It belongs to the duty of weather reporters in Japan to announce forecasts on the autumn color of leaves just in the same way as on the cherry blossom front. Recently they repeatedly underline that the autumn color of leaves is especially fine this year thanks to the extremely hot summer and the sudden cooling down at the end of October.
The good weather and the expectation for viewing beautiful autumn leaves increased the number of visitors in the Inokashira Park on the last weekend. The Inokashira Park is a popular destination for cherry blossom viewing. However, autumn leaves enchant people as well.
The Inokashira Park opened in 1917 as the first public park of Tokyo in its suburbs. The center of the Inokashira Park is its spring. The spring water creates a pond and flows into Kanda-gawa. Kanda-gawa, strengthened with a few other tributes including Zenpukuji-gawa, served since the 17th century as the first water system of Edo. Of course the people in the Edo period were not the first who used the clear spring water in Inokashira.

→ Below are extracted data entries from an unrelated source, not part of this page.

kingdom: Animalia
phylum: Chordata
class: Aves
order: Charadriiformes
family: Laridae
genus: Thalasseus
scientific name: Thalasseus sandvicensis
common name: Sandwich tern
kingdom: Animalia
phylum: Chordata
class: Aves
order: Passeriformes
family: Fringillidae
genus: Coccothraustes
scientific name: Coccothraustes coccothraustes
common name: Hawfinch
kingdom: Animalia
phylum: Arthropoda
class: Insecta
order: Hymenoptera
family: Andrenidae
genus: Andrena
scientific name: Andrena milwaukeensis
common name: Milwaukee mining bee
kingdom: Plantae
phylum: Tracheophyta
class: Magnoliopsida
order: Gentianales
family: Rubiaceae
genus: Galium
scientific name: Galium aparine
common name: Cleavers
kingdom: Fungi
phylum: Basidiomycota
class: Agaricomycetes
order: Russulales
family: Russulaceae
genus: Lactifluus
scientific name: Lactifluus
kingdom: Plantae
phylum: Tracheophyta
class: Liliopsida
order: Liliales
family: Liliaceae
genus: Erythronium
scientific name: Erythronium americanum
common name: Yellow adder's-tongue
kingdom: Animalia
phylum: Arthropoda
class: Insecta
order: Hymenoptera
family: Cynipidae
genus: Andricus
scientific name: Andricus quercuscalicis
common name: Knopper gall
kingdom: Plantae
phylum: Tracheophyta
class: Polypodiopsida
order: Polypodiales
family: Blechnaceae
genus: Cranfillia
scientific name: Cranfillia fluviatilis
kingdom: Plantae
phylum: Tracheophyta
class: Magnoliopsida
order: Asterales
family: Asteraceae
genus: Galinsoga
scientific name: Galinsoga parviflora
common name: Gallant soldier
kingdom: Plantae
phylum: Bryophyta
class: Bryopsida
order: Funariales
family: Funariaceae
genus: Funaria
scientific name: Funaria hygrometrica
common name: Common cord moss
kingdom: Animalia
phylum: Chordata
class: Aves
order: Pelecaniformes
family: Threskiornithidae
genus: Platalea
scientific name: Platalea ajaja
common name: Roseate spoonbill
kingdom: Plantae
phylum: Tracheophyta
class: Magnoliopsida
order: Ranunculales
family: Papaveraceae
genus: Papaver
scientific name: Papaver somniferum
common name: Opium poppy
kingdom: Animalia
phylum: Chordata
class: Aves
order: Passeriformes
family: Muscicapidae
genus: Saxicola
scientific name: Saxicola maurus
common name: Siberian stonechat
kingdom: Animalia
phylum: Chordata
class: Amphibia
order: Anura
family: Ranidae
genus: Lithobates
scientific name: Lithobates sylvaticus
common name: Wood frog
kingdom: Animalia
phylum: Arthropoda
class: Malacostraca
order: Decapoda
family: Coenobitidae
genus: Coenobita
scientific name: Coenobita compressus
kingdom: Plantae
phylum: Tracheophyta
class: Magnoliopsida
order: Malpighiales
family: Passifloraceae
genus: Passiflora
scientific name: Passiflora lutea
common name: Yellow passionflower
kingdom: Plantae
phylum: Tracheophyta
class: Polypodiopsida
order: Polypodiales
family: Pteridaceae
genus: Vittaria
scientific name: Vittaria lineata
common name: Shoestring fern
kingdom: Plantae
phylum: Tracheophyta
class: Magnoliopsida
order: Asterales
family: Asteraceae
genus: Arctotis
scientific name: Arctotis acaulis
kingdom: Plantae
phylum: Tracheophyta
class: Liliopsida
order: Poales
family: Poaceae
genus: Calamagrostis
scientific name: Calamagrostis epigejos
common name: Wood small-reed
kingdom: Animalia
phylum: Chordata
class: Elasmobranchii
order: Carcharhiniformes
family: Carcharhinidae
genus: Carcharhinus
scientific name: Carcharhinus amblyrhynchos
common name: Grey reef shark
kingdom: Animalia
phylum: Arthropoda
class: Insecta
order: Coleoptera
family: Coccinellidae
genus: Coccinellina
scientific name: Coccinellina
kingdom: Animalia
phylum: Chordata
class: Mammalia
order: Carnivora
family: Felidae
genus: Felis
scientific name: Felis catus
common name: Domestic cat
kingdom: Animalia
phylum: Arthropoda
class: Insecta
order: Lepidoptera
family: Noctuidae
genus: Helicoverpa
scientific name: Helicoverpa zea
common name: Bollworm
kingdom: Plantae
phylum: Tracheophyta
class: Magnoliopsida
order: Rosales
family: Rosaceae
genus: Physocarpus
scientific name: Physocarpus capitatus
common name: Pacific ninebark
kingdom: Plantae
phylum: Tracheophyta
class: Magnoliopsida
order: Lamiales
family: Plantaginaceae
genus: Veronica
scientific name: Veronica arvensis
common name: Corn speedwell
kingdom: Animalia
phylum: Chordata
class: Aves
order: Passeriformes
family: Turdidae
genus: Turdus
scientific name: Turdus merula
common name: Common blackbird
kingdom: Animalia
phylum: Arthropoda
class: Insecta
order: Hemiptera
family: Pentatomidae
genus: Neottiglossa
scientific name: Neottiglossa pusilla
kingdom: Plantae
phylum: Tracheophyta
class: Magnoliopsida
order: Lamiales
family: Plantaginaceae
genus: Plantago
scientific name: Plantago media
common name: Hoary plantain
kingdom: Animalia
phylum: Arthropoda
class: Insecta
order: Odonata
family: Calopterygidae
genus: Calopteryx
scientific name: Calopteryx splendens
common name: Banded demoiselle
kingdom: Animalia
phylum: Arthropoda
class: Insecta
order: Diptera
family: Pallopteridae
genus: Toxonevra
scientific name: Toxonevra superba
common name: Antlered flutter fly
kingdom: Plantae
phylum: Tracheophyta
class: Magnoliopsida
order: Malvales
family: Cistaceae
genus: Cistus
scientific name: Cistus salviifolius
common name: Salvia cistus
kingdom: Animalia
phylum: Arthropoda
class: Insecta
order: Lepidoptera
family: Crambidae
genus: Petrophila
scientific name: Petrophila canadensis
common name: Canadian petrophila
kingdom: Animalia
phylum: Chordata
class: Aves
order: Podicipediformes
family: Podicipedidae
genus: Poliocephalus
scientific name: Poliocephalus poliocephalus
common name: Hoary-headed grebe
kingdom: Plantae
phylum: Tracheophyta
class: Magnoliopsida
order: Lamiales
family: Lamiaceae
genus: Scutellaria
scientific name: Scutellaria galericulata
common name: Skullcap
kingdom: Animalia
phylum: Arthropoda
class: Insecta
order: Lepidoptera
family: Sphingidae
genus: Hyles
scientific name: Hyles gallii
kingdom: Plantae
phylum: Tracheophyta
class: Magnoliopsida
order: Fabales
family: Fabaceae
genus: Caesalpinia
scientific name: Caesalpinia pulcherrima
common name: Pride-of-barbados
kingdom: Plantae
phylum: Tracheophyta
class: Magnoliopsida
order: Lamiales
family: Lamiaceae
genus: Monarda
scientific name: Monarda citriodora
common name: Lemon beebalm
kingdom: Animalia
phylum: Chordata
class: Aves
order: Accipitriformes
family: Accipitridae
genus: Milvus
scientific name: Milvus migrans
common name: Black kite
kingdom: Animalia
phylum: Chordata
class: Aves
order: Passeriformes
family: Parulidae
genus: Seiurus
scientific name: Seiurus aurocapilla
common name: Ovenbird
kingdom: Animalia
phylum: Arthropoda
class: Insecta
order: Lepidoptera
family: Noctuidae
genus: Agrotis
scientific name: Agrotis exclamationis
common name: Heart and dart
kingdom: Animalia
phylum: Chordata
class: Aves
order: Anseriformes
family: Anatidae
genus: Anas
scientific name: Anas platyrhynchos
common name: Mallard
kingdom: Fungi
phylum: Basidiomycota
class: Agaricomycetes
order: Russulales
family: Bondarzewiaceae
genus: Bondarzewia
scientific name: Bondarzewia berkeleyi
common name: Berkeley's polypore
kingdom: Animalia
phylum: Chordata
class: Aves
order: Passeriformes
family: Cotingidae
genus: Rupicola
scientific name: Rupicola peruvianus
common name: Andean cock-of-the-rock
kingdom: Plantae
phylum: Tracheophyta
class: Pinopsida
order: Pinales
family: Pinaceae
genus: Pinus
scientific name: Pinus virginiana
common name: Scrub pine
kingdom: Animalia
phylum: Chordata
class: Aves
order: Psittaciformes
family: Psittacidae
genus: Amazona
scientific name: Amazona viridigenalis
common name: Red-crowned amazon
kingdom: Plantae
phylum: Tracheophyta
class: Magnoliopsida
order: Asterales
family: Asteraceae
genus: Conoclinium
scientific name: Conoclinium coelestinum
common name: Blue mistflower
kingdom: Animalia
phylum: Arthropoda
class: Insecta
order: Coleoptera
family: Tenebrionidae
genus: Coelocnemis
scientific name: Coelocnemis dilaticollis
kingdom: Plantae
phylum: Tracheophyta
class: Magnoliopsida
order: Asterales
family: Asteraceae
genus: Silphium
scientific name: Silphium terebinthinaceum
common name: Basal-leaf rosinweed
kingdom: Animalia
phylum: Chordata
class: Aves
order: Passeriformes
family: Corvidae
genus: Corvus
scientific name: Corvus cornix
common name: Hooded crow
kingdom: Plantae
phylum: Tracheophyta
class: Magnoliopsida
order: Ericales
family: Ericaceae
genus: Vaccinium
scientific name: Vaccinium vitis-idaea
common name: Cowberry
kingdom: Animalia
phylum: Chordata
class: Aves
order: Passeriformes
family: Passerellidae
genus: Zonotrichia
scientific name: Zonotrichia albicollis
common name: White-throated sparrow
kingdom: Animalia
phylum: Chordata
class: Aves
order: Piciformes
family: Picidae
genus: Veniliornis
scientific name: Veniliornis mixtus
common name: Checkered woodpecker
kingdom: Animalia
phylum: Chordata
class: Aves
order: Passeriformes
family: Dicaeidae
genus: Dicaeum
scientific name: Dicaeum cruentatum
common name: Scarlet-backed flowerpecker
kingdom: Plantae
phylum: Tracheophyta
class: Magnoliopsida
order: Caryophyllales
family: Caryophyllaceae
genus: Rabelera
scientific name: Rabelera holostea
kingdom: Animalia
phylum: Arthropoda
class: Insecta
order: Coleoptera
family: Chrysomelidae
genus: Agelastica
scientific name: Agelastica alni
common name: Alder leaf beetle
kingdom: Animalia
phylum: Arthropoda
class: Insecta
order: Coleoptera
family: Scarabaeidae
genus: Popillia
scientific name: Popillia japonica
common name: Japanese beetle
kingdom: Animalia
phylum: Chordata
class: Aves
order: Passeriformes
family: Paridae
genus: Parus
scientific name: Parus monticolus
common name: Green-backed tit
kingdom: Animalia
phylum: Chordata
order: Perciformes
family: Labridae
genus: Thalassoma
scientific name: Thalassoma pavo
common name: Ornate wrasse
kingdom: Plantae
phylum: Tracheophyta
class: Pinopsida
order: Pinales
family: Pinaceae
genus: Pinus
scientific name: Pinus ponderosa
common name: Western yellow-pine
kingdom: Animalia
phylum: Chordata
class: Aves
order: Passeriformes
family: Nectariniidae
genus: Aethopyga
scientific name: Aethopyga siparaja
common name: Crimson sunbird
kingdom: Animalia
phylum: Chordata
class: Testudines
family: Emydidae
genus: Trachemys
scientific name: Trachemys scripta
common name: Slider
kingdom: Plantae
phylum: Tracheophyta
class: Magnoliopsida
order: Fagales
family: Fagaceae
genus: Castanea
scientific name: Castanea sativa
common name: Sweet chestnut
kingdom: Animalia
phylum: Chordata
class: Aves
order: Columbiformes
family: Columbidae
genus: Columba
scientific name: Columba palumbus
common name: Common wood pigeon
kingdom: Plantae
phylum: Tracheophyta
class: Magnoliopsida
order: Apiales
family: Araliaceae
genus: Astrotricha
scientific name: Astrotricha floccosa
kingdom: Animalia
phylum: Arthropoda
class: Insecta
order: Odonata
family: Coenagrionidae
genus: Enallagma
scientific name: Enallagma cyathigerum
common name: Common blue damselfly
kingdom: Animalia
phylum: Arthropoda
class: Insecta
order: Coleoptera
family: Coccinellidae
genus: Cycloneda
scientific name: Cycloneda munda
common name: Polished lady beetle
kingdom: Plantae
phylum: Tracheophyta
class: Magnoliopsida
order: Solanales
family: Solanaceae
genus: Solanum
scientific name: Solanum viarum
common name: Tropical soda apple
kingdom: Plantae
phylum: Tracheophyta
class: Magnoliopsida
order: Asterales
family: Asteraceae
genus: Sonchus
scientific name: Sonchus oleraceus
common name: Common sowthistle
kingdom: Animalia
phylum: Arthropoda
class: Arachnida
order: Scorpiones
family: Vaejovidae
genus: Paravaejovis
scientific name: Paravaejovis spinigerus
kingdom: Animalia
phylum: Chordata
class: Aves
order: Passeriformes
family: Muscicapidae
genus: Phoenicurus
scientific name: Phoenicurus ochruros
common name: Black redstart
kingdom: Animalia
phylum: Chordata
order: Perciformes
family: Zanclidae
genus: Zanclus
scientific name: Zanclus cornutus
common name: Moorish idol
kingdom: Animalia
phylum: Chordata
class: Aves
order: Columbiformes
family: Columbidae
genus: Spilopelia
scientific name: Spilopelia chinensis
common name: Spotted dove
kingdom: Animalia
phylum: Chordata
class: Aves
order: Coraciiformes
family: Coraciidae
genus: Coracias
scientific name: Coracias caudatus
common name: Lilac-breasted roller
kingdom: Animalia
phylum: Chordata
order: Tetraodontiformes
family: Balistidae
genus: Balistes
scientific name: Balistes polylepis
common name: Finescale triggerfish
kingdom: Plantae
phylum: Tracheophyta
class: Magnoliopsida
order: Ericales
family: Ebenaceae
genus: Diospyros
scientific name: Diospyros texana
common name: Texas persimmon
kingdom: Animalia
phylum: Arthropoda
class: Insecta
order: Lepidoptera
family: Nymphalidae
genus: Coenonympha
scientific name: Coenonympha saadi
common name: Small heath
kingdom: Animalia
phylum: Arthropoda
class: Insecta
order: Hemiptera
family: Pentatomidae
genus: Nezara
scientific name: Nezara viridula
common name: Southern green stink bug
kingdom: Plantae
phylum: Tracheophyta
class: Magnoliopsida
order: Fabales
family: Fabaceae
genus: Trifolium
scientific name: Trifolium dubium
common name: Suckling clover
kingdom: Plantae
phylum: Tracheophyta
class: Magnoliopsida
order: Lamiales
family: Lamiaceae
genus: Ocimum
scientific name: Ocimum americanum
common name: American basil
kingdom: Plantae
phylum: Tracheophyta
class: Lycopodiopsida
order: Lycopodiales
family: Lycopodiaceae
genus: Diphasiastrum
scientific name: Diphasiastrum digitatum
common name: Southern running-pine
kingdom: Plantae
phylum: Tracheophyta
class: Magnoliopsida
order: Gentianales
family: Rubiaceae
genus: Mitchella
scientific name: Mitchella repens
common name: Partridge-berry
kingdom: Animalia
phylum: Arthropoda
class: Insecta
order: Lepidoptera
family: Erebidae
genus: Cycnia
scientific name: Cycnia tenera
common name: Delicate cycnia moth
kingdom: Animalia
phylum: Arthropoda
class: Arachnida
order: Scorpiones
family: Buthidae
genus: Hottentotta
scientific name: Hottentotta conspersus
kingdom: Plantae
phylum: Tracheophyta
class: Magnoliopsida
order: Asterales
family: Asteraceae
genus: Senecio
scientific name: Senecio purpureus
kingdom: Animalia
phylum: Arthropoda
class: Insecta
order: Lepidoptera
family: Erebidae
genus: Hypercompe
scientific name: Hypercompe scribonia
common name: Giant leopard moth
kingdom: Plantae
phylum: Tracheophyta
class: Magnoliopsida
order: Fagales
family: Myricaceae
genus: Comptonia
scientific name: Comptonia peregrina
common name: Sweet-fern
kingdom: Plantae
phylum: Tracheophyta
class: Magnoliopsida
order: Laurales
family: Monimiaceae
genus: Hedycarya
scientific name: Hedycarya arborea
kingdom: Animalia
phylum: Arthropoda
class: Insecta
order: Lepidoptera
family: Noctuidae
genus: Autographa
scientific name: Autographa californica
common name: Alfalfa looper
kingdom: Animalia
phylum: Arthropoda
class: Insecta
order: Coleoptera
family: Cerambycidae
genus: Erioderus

Inokashira Benzaiten, a small temple dedicated to Benzaiten, goddess for water and music, was probably established in the 10th century. There are also several dozens of remains of Neolithic houses and even some relics from the Paleolithic period in this area. This means that this area had traditionally favorable conditions as habitat.
People can rent on the Inokashira Pond either usual rowing boats or swan-style pedal boats. On this evening nearly all boats were rent out till dusk. The Pond is surrounded by cherry trees and the Park is awfully crowded in the cherry blossom season with viewers. Young dating couples are the majority in this part of the Park. There are also musicians and performers on the open spaces and surrounded by many onlookers and listeners. We can sense here the atmosphere of Kichijoji. Kichijoji is in fact just next door and the alley leading to the Kichijoji station from the Park is filled with shops and restaurants appealing to young people.
There is also an area for small children in the Park: a zoo. The Inokashira Park Zoo is divided into two sections and the one on the small "peninsula" of the pond is used for birds and fishes. The main section of the Zoo exists in the western part of the Park.
I used to take my small daughter to the Zoo when she was a small girl. She was not much willing to hold guinea pigs in the "touch corner". The same corner still exists and attracts small children. The only large animal in the zoo is the elephant "Hanako". As in other zoos in Japan, large animals were disposed in the Inokashira Zoo during WWII because of the lack of feed. Hanako came to Japan from Thailand in 1947 as an envoy for peace. She was originally called "Onesie", but inherited the name "Hanako" from the elephant that had been disposed during the war. When she came to Japan she was two years old and now she is well over 60 years old, one of the oldest elephants living in Japan.
In the east-most corner of the Park there is a museum of Kitamura Seibo (1884-1987). Seibo is a famous and influential sculptor. He is famous in Japan for his creation of Peace Statue in Nagasaki. The prototype of the statue was made in his atelier which existed in the Inokashira Park. I wonder why it was possible for an artist to rent a land in a public park for his atelier. Anyhow, he had his atelier in the Inokashira Park since 1953 till the end of his life and developed the idea of the Peace Statue. I was rather enchanted by this "Mother in her young days". Maybe he recalled his own mother keeping him in her back. When he made this statute in 1984 when he was 100 years old.